I have news for Newsweek and the author, Andrea Chipman, it goes deeper and broader than that. America, and by extension the world, is experiencing an epidemic of disdain and denial.
Last night 60 Minutes did a segment on the Birds are not real movement. According to 60 minutes, a million people are willing to endorse the idea that the birds in the sky are really spy drones.
This morning my newsfeed featured a piece by The Independent showing a video of a woman claiming Joe Biden is dead and being portrayed by actors wearing masks.

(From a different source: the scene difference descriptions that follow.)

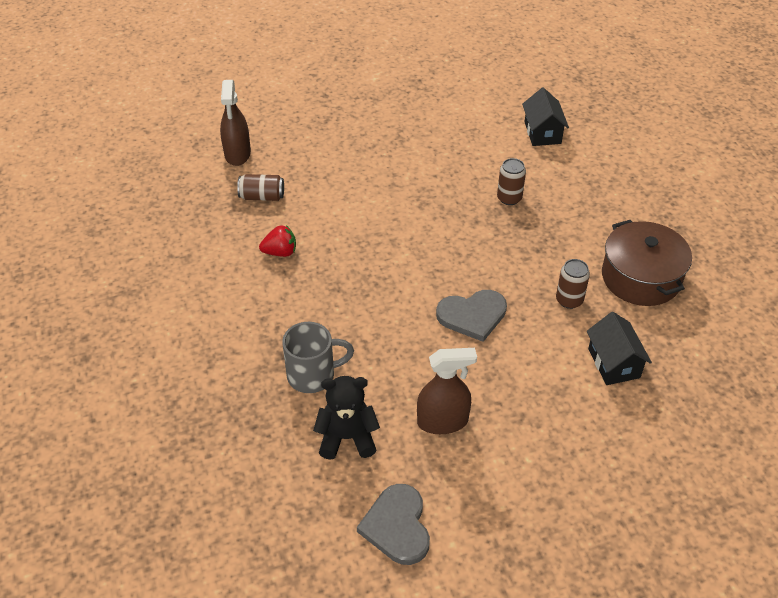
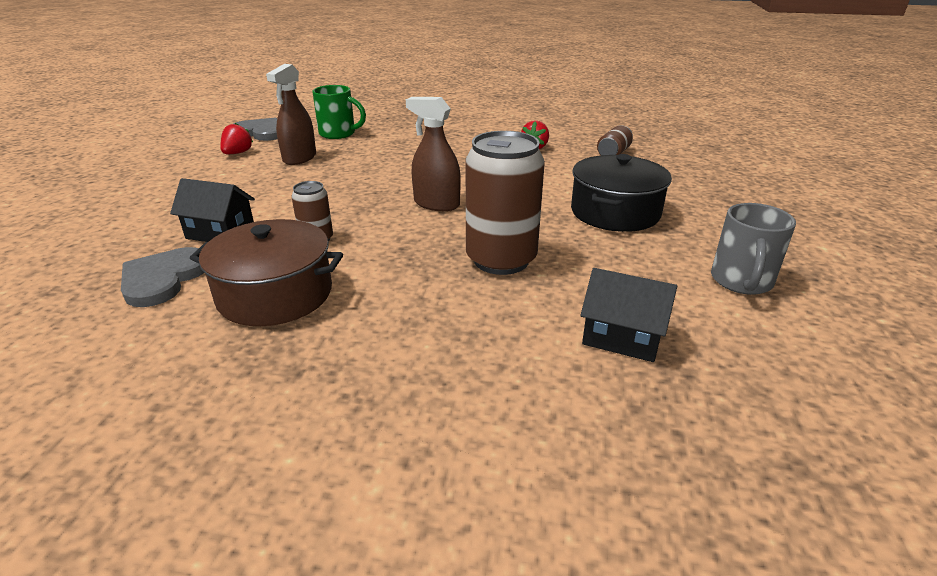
camera: 120 degrees right, 15 degrees down
(237, 154) = (685, 156): brown spray bottle -> brown spray bottle (436, 204)
(313, 375) = (400, 135): grey mug -> grey mug (741, 281)
(347, 438) = (338, 134): black teddy bear -> green mug
(393, 167) = (615, 212): none -> black pot
(472, 315) = (370, 192): grey heart -> grey heart (163, 279)
(473, 492) = (237, 153): none -> red strawberry
(509, 198) = (501, 259): brown can -> brown can, size x2.01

The knuckleheaded woman in that piece is not the only one willing to seriously utter that particularly bizarre bit of nonsense.
Some people reject any and all discussion of climate change, even though it is a well-known fact that the climate does fluctuate over long periods of time.
Vaccines save lives, but that fact is somehow not stopping the tsunami of knuckleheaded vaccine deniers. By the way, the Covid epidemic is flagging, but it is not over.
People think it’s funny to deny the facts, and I too enjoy a good laugh at the rigidity of the academic world. Let’s face it, there are plenty of knuckleheads to laugh at in academia. However, we are facing a crisis of faith in the factual nature of our reality. What’s a biology teacher going to do when kids in his or her classroom refuse to admit that birds are real?
I believe in satire. I write satire when I write fiction, but good satire not only gives us a laugh. It makes a point. If the point of our current epidemic of satire is that nothing is real and everything is just fake, then we have taken our satire too far.
Proposed: Let’s get serious! Everything is not a joke! Let’s not teach our children the opposite!